» What you should do:
From the thread on getscriptbytecode and decompile, lift the passage starting at "This function is" and ending at "Static Analysis engine.", word for word.

How do you implement getscriptbytecode and decompile?

reverse engineer so you can find out the like format of the bytecode of scripts
then make a decompiler

To handle getscriptbytecode and decompile in a modern Luau environment, you are essentially dealing with the relationship between the Instruction Set Architecture (ISA) and the Virtual Machine (VM) state.

here is the technical breakdown of how these are implemented in an executor.

1. How getscriptbytecode is made

This function is a memory operation. Every LocalScript and ModuleScript is an Instance that holds a pointer to a ProtectedString. Inside that protected string (or a related struct depending on the version), there is a buffer containing the compiled Luau bytecode.

• The Logic: You locate the Script object in the DM (DataModel).

• The Offset: You find the offset to the bytecode within the script class.

• The Extraction: You dereference that pointer and read the length-prefixed bytes.

• The Result: You return a raw string of hex/bytes.

2. How decompile is made

Decompilation is significantly harder because Luau is "lossy." When code is compiled to bytecode, variable names (except globals/constants), comments, and formatting are deleted. Reconstructing it requires a Static Analysis engine.

The Process:

1. Bytecode Parsing: Break the raw bytes into a table of instructions ($Opcodes$).

2. Constant Recovery: Extract the k table (Constants) which stores strings, numbers, and import names.

3. Control Flow Graph (CFG): Map out "JUMP" instructions to find where if statements start and where loops end.

4. Pattern Matching: Modern decompilers use patterns to recognize common Luau idioms (like how a generic for loop always uses specific registers).

Tools & Integration

You don't have to make this manually from scratch. Most top-tier executors use one of these three methods:

A. Ririchi's Luau-Decompiler (C++)

This is the industry standard for DLL-based executors. It is written in C++ and can be linked directly into your project.

• Pros: Fast, native, handles most Luau optimizations.

• Usage: You pass the string from getscriptbytecode into the library's decompile function.

B. Unluau (Rust)

» Records shown:

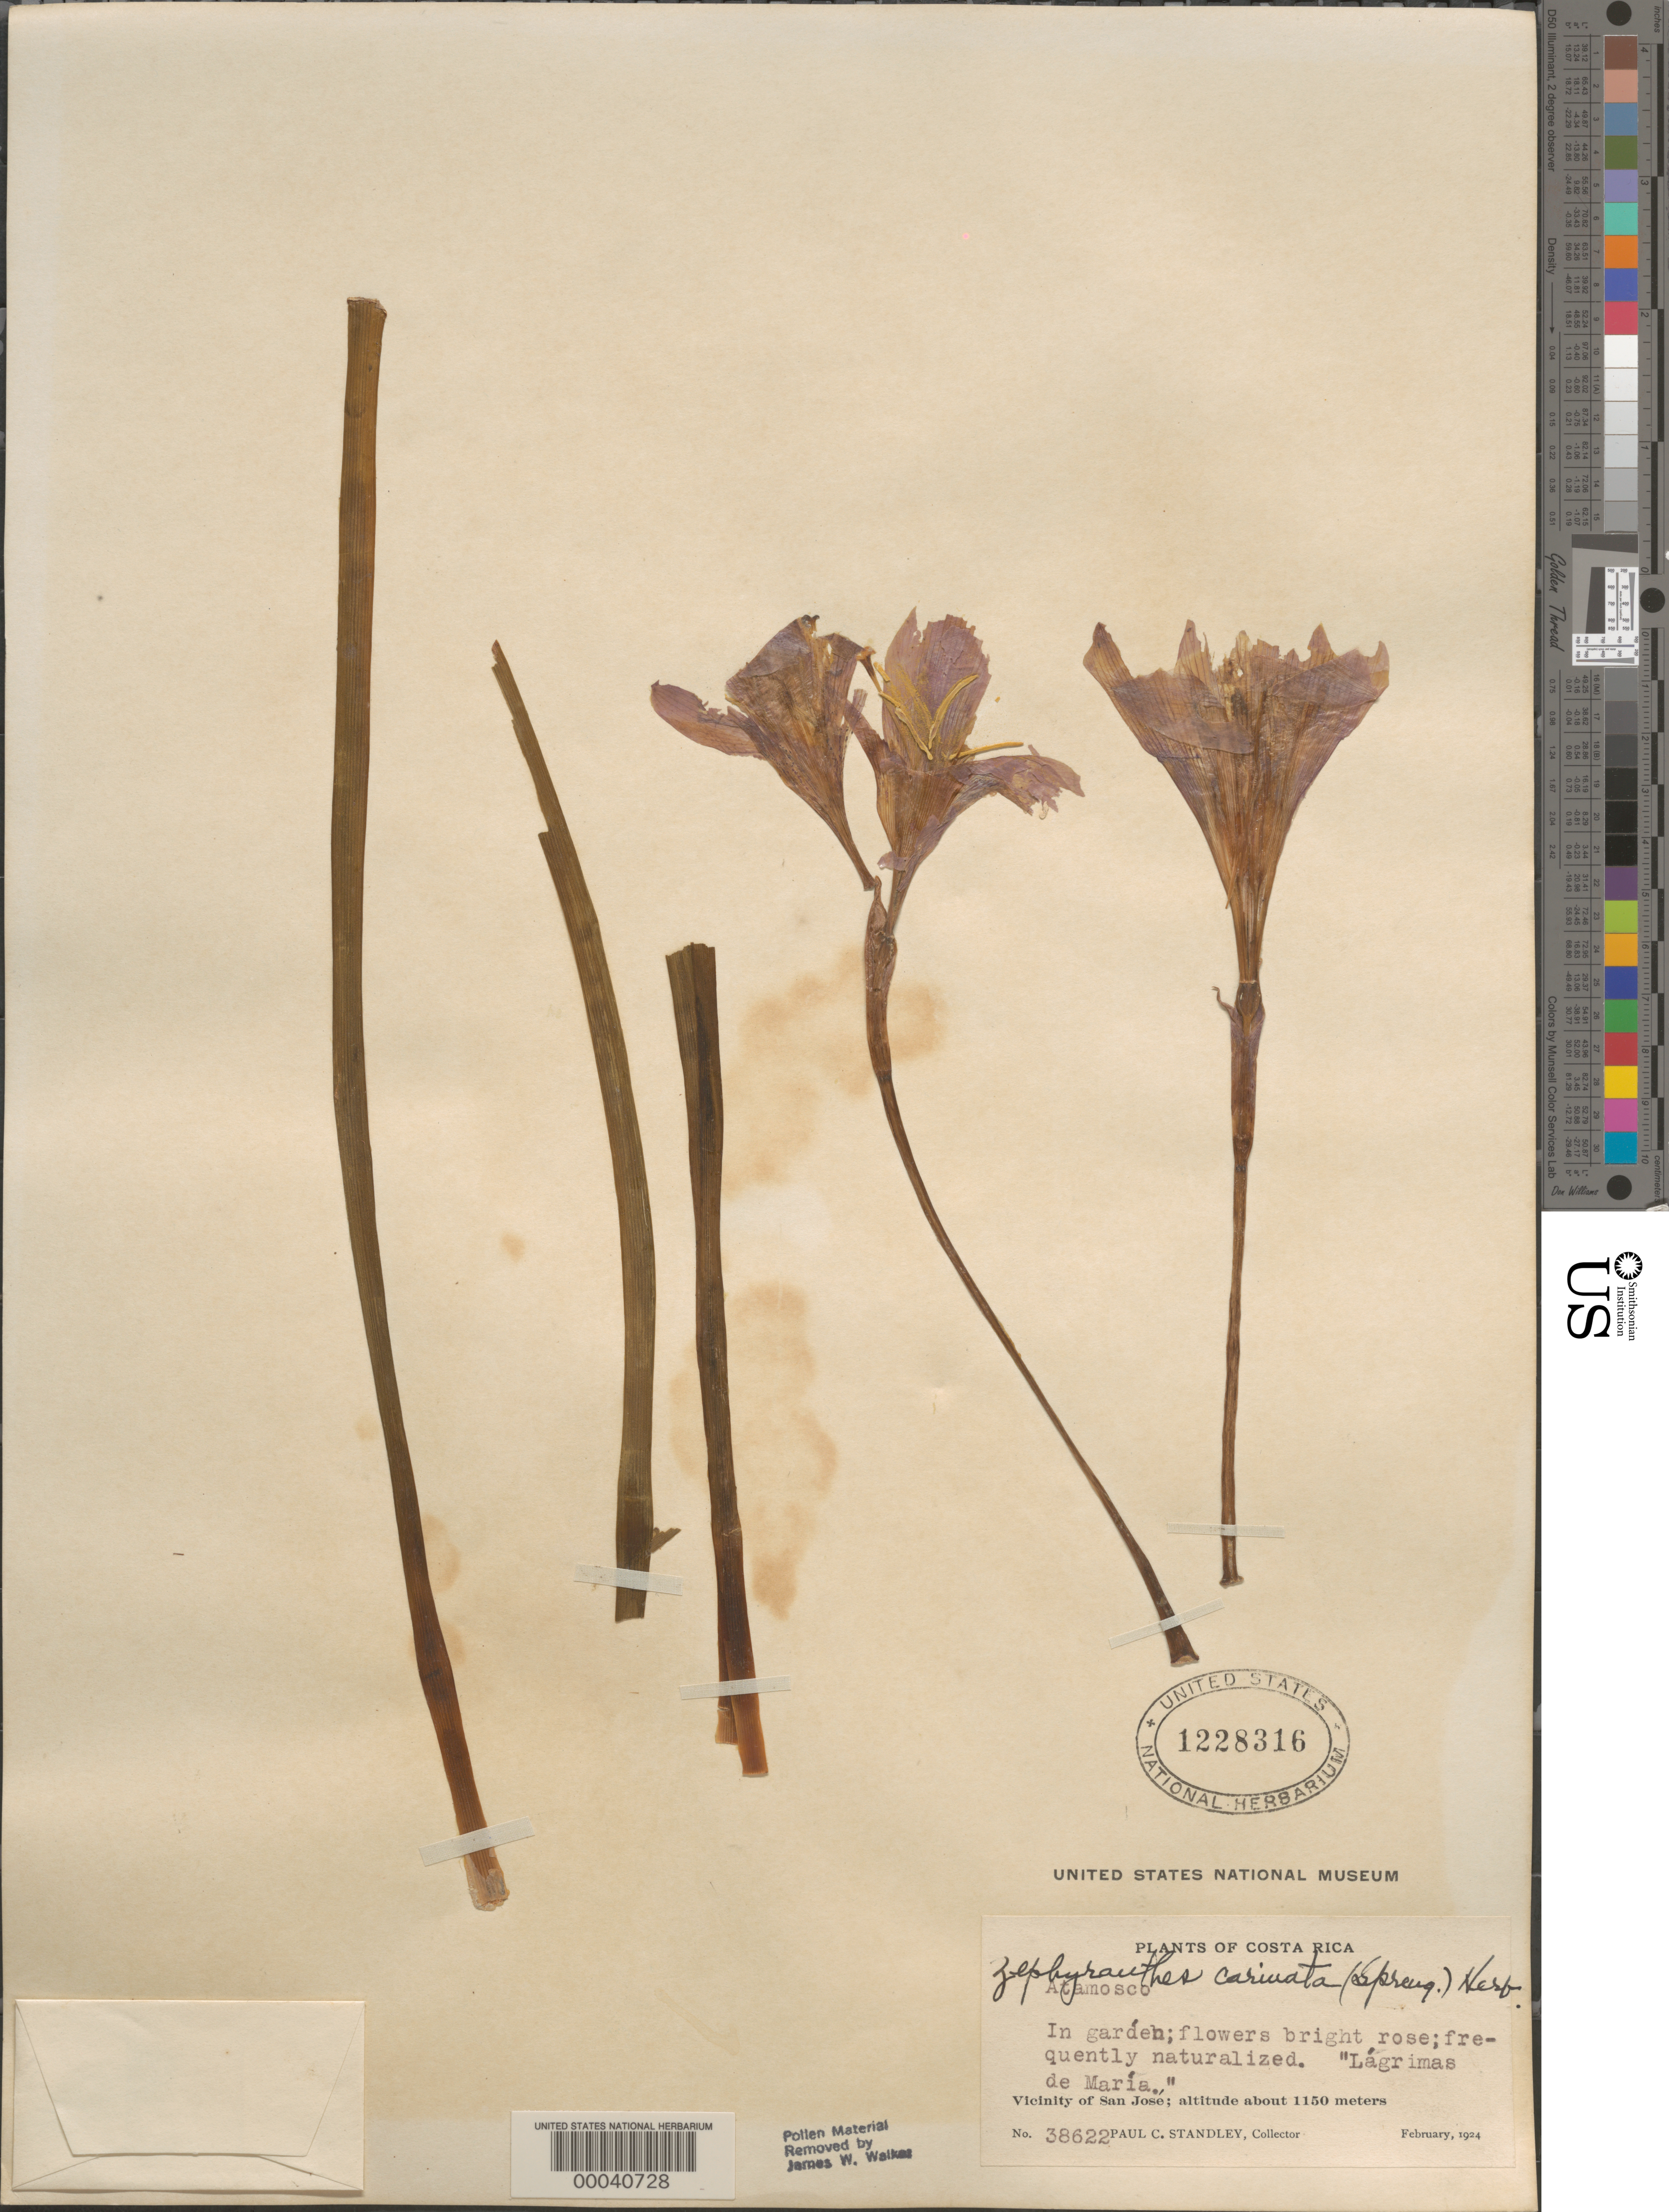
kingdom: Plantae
--
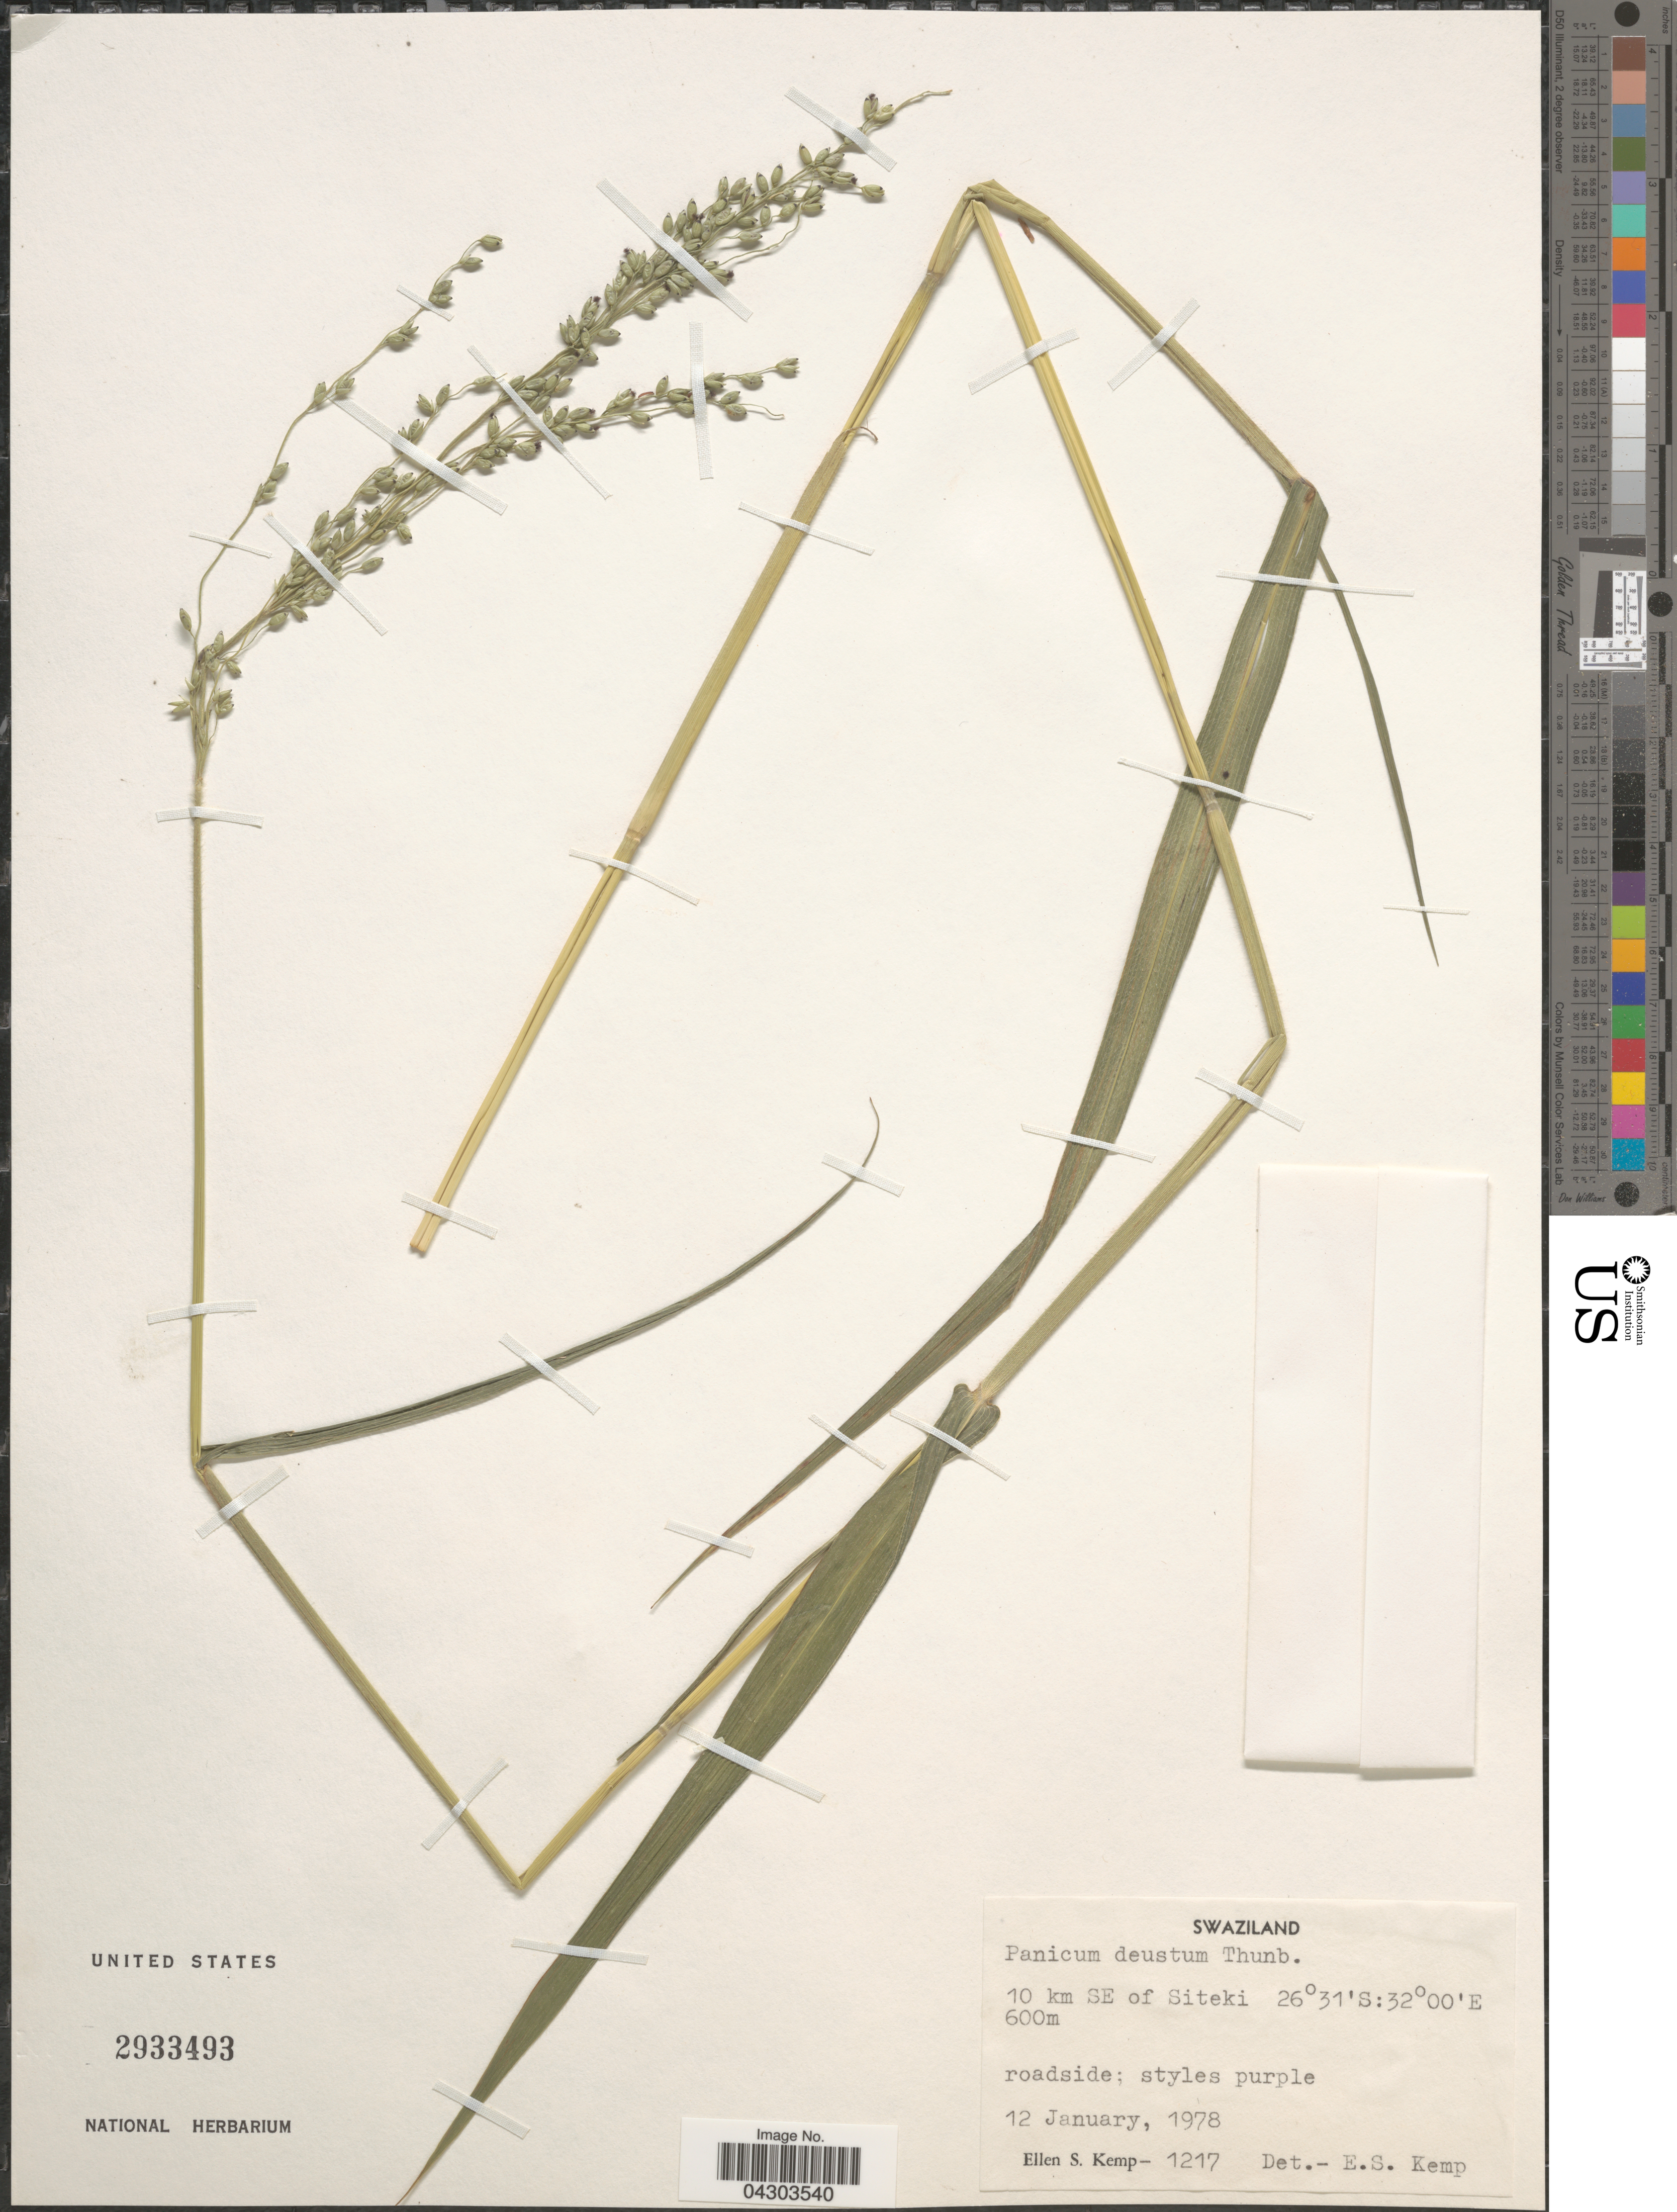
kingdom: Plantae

» Task response:
This function is a memory operation. Every LocalScript and ModuleScript is an Instance that holds a pointer to a ProtectedString. Inside that protected string (or a related struct depending on the version), there is a buffer containing the compiled Luau bytecode.

• The Logic: You locate the Script object in the DM (DataModel).

• The Offset: You find the offset to the bytecode within the script class.

• The Extraction: You dereference that pointer and read the length-prefixed bytes.

• The Result: You return a raw string of hex/bytes.

2. How decompile is made

Decompilation is significantly harder because Luau is "lossy." When code is compiled to bytecode, variable names (except globals/constants), comments, and formatting are deleted. Reconstructing it requires a Static Analysis engine.